CVE-2025-32463

What is Sudo?

sudo (Super User Do) is one of the most fundamental security tools on Linux and Unix systems, installed by default on virtually every Linux distribution. It enables authorized users to execute commands as other users (typically root) with granular policy control defined in the /etc/sudoers file. Because sudo runs as SUID root and is used across millions of Linux servers, desktops, containers, and cloud instances, a privilege escalation vulnerability in sudo has effectively universal impact across the Linux ecosystem. This is the fifth major sudo privilege escalation vulnerability in recent years (following Baron Samedit CVE-2021-3156, etc.).

Overview

CVE-2025-32463 is a critical local privilege escalation vulnerability (CWE-829, CVSS 9.3) in sudo versions 1.9.14 through 1.9.17. The sudo -R <dir> (chroot) option — introduced in 1.9.14 — causes sudo to chroot into a user-specified directory before completing security checks. After chrooting, sudo reads NSS (Name Service Switch) configuration and loads shared libraries from within the attacker-controlled chroot directory. Since sudo runs as root when loading these libraries, any local user can achieve arbitrary code execution as root by placing a malicious shared library in a world-writable chroot directory — regardless of what the /etc/sudoers policy permits. CISA added it to the KEV catalog in September 2025 after exploitation was confirmed.

Affected Versions

The --chroot / -R option was introduced in sudo 1.9.14 and did not exist in prior versions. Sudo 1.9.17p1 completely reverts/deprecates the chroot feature.

Technical Details

The vulnerability (CWE-829: Inclusion of Functionality from Untrusted Control Sphere) exploits sudo's -R <dir> option. The attack chain:

1. Attacker creates a malicious chroot directory in a world-writable location (e.g., /tmp/exploit/).
2. Attacker populates the chroot: places a crafted nsswitch.conf (pointing to a malicious NSS module name) and a malicious shared library (e.g., libnss_pwent.so) in the chroot's library path.
3. Attacker invokes sudo with -R: sudo -R /tmp/exploit/ <any_command>
4. Sudo chroots into the attacker's directory before completing policy evaluation. It then reads /tmp/exploit/etc/nsswitch.conf and loads the NSS libraries referenced there — from the attacker's controlled directory.
5. Since sudo is running as root (SUID), loading the malicious shared library executes the library's constructor (__attribute__((constructor)) function) as root, achieving arbitrary root code execution.

Critically, this works even if the user has no sudo privileges at all in /etc/sudoers. The chroot happens before the sudoers policy check, so the policy is never reached. The CVSS Privileges:None (PR:N) rating reflects this — any local user can invoke sudo -R.

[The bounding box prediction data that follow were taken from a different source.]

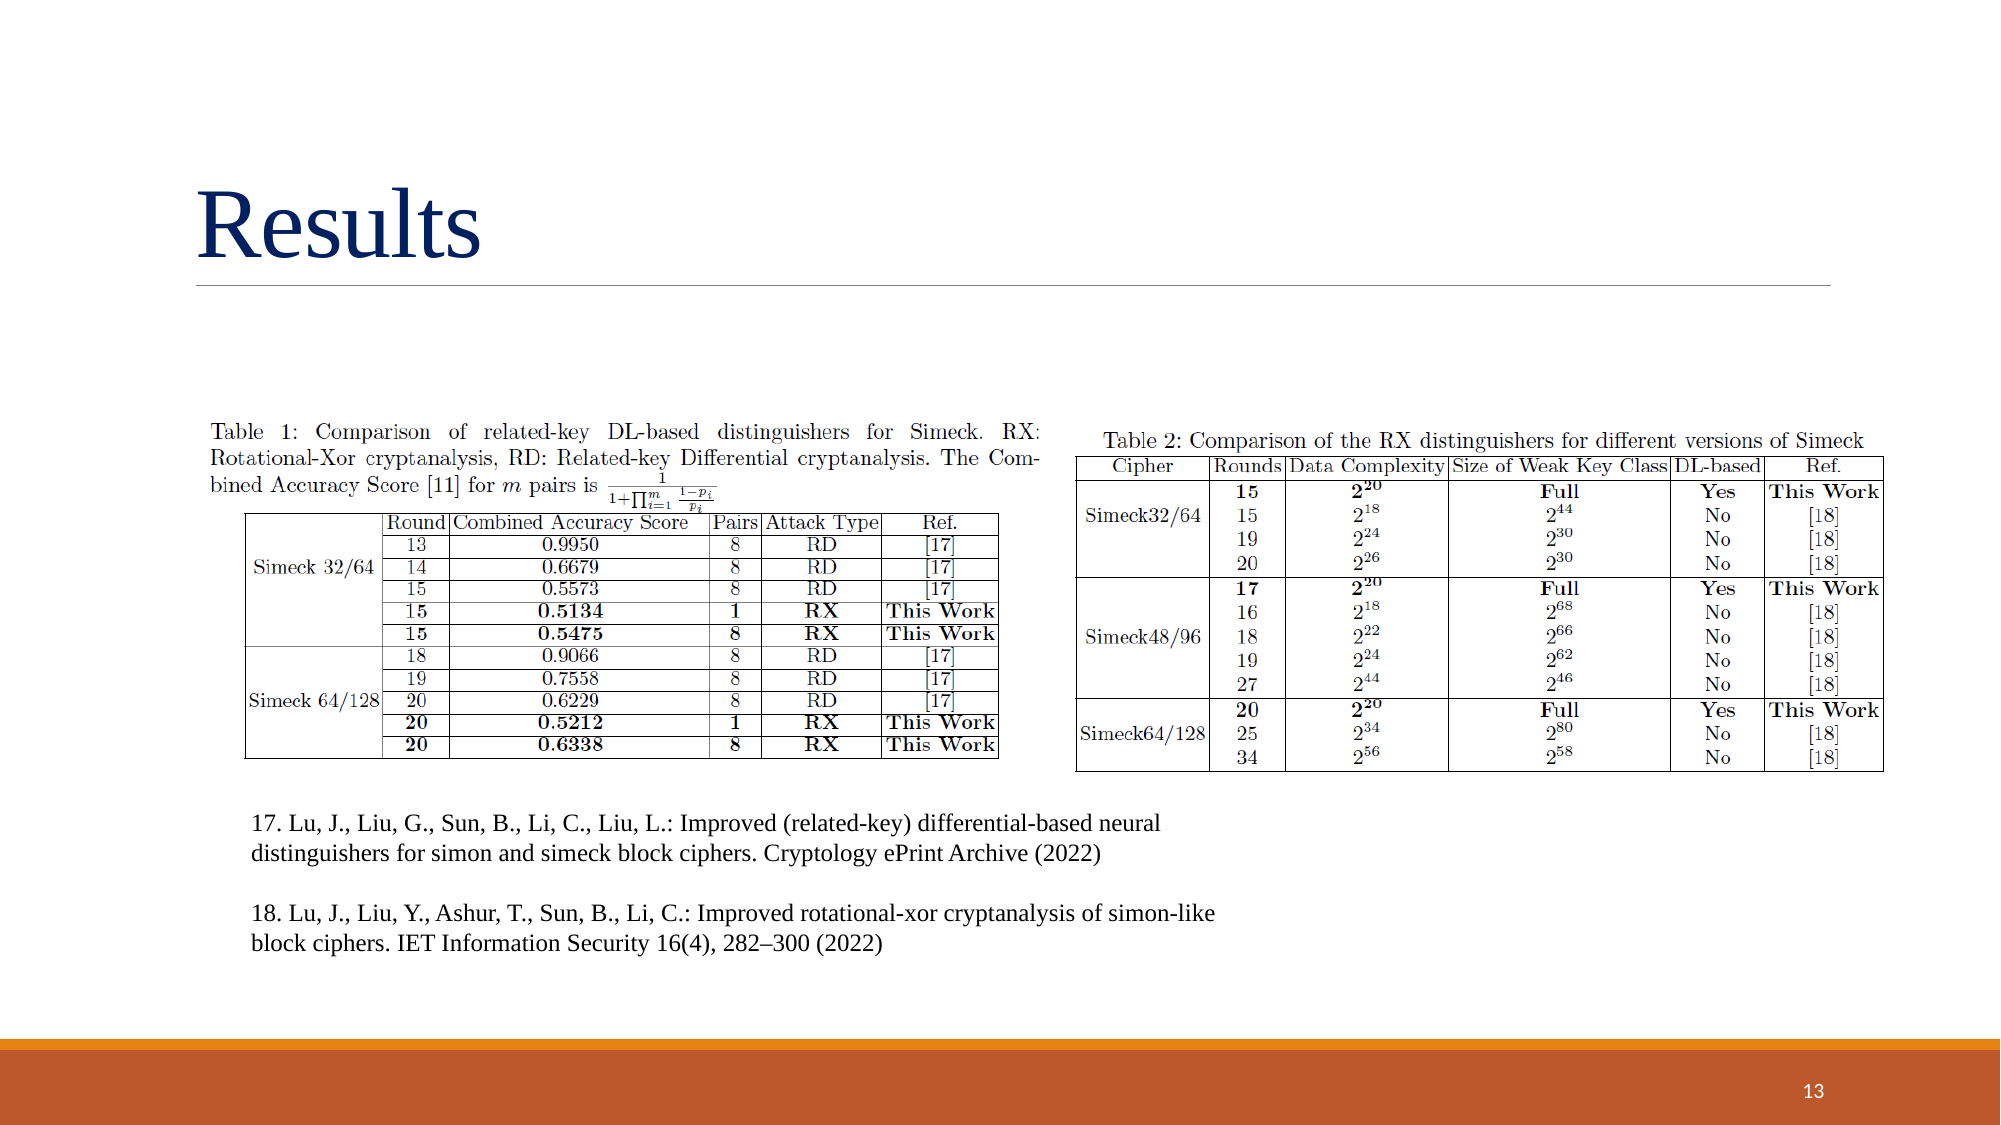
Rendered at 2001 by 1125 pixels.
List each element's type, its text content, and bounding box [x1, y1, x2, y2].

picture [1069, 413, 1894, 777]
text_box 17. Lu, J., Liu, G., Sun, B., Li, C., Liu, L.: Improved (related-key) differential-based neural distinguishers for simon and simeck block ciphers. Cryptology ePrint Archive (2022) 18. Lu, J., Liu, Y., Ashur, T., Sun, B., Li, C.: Improved rotational-xor cryptanalysis of simon-like block ciphers. IET Information Security 16(4), 282–300 (2022) [236, 799, 1830, 964]
title Results [180, 47, 1830, 285]
slide_number 13 [1624, 1059, 1840, 1120]
picture [197, 413, 1053, 777]
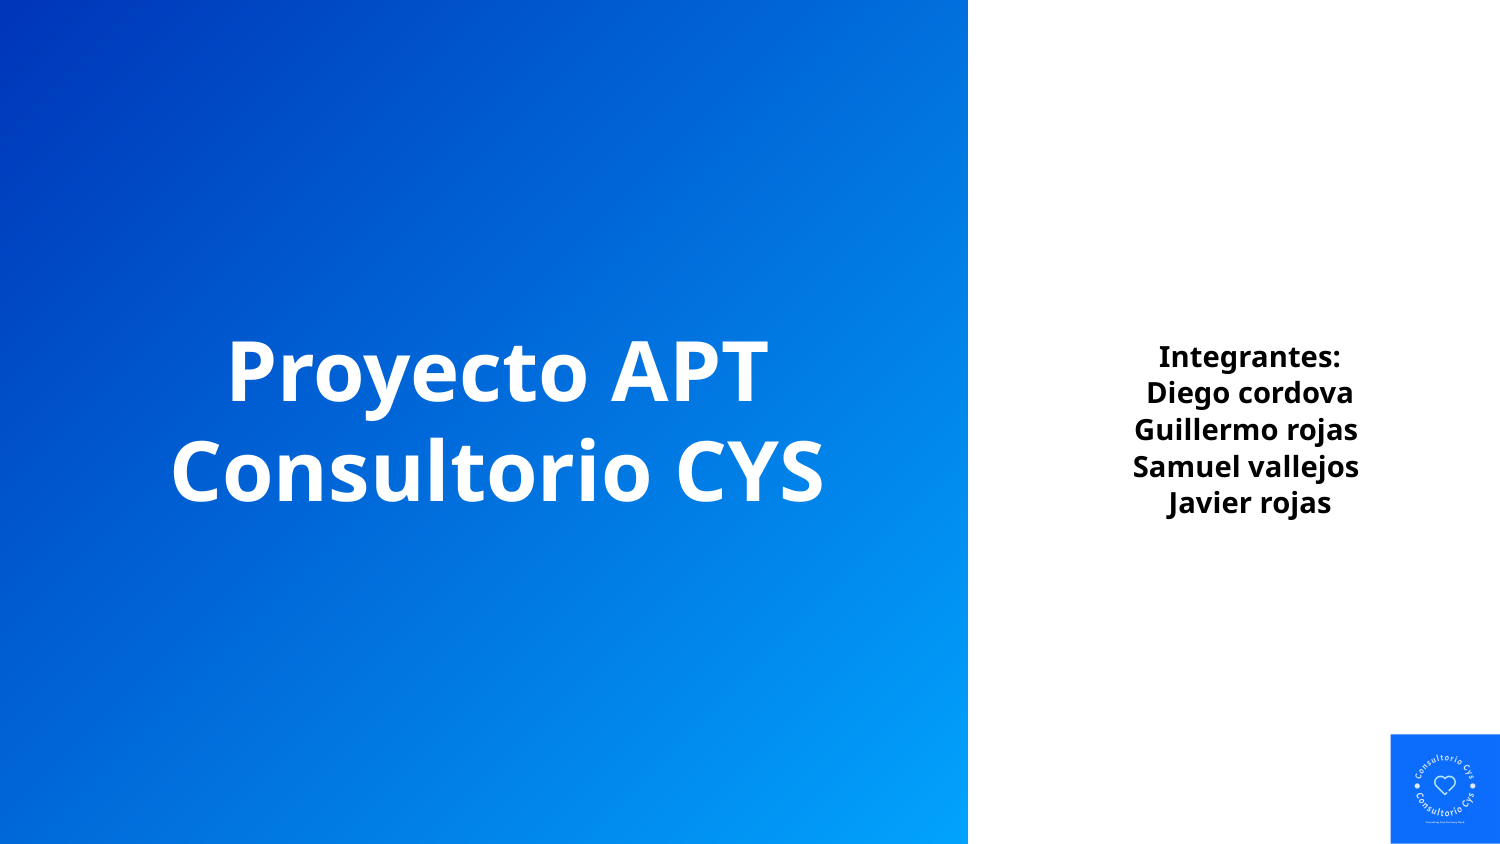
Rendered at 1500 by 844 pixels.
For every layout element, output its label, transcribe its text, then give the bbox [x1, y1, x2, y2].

title Proyecto APT Consultorio CYS [85, 302, 910, 541]
list Integrantes: Diego cordova Guillermo rojas Samuel vallejos Javier rojas [1083, 321, 1417, 523]
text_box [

The CVSS Scope:Changed (S:C) reflects that code execution as root crosses the privilege boundary from the local user context into the system's security boundary.

Discovery

Discovered by Rich Mirch. CVE assigned April 8, 2025; publicly disclosed June 30, 2025 after coordinated disclosure.

Exploitation Context

Confirmed in-the-wild exploitation; CISA added CVE-2025-32463 to the KEV catalog on 29 September 2025 — approximately 3 months after public disclosure. Multiple public PoC exploits exist on GitHub. CVE-2025-32463 is particularly dangerous on shared Linux systems (multi-user servers, cloud instances, Kubernetes nodes) where local user access is granted to multiple parties. No specific named threat actor has been publicly attributed, but the low exploitation barrier (any local user) makes this a common post-exploitation LPE tool.

Remediation

1. Update sudo to 1.9.17p1 or later — this completely removes the vulnerable chroot feature. Apply via your Linux distribution's package manager: apt upgrade sudo, yum update sudo, dnf upgrade sudo, etc.
2. Verify the installed version: sudo --version — confirm it shows 1.9.17p1 or higher.
3. If running sudo 1.9.14–1.9.17 and cannot immediately upgrade: disable the chroot feature by removing or restricting world-writable directories that local users could use to create chroot environments. Note this is not a complete fix — upgrading is required.
4. Audit local user accounts on affected systems: CVE-2025-32463 requires local access, making it an LPE for attackers who already have any local account.
5. This vulnerability affects a wide range of Linux distributions — verify your distribution has released the patched package and apply it across all systems.